## Passage for review
Nick
Nick

Reputation: 53

Using htaccess to redirect anything after a parameter - regex

Id like to have the following URL(s) redirect to the same URL just without the ?

For example:

https://www.example.com/this-is-static?numbersletterssymbols

goes to

https://www.example.com/this-is-static

"numbersletterssymbols" can be anything

Id like this to be a 301 , using htaccess ( apache )

I came across the following, however, the variable seems to be in parentheses

RewriteCond %{QUERY_STRING} ^product=(.*)$
RewriteRule ^test.php$ %1/? [R=301,L]

Any insight is appreciated

Upvotes: 1

Views: 428

Answers (1)

MrWhite
MrWhite

Reputation: 45829

To remove the query string (any query string) from any URL you could do the following using mod_rewrite, near the top of your .htaccess file:

RewriteEngine On

RewriteCond %{QUERY_STRING} .
RewriteRule ^ %{REQUEST_URI} [QSD,R=301,L]

The condition (RewriteCond directive) simply asserts that there is a query string consisting of at least 1 character (determined by the regex . - a single dot).

The QSD (Query String Discard) flag removes the original query string from the redirected response. The QSD flag requires Apache 2.4 (which you are most probably using). The method used on earlier versions of Apache, as in your example, is to append a ? to the susbstitution string (essentially an empty query string).

Note that you should test first with a 302 (temporary) redirect to avoid potential caching issues.

## Record set

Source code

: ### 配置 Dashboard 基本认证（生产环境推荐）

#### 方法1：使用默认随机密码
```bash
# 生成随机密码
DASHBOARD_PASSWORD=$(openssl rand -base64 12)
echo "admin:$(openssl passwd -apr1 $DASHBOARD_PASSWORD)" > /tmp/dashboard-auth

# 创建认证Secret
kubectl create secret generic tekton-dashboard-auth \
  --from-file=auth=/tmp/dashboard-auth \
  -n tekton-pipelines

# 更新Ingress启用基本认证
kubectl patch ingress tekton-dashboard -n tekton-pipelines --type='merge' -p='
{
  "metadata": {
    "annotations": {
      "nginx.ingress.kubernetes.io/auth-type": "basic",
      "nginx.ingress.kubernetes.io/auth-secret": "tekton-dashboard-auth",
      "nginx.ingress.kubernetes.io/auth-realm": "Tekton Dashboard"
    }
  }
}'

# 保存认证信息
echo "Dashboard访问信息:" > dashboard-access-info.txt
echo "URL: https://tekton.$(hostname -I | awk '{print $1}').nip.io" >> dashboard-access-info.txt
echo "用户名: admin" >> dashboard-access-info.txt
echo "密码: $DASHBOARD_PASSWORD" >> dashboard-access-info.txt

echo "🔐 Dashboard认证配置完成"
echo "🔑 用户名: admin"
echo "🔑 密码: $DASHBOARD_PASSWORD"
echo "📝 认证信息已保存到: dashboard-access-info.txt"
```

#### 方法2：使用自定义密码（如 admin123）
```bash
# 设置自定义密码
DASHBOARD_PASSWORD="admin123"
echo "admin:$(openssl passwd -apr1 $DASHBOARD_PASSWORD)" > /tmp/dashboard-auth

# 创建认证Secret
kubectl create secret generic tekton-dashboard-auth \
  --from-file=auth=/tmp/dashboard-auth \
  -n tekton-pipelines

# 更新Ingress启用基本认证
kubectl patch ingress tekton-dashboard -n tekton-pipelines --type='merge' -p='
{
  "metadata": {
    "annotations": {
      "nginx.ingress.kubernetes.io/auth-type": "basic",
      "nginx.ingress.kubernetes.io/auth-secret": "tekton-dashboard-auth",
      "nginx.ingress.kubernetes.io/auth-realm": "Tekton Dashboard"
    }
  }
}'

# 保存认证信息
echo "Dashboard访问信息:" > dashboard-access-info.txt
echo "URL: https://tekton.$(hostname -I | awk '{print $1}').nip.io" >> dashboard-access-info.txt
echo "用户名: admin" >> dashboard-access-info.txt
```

## Set of tasks
1. Using the htaccess redirect discussion, answer:
(a) What status code does the asker want the redirect to use?
(b) Which version of Apache does the QSD flag require?
(c) What kind of redirect does the reply recommend testing with first?
2. Continue the htaccess redirect discussion from its last sentence.

## Numbered answers
1.
(a) A 301 redirect.
(b) Apache 2.4.
(c) A 302 (temporary) redirect, to avoid potential caching issues.

2.
however, the variable seems to be in parentheses

The parentheses in the regex simply creates a "capturing group" which can be referenced later with a backreference. eg. In your example, the value of the product URL parameter is referenced in the RewriteRule substitution string using the %1 backreference in order to redirect to the value of the URL parameter. This is very different to what you are trying to do and is arguably a security issue. eg. It would redirect a request for /test.php?product=https://malicious.com to https://malicious.com/, allowing a potential hacker to relay traffic via your site.


UPDATE: is it possible to make this work only for when the URL begins with "this-is-static" (for example)

Yes, the RewriteRule pattern (1st argument) matches the URL-path, less the slash prefix. For example:

RewriteCond %{QUERY_STRING} .
RewriteRule ^this-is-static %{REQUEST_URI} [QSD,R=301,L]

Matches all URLs that start with /this-is-static.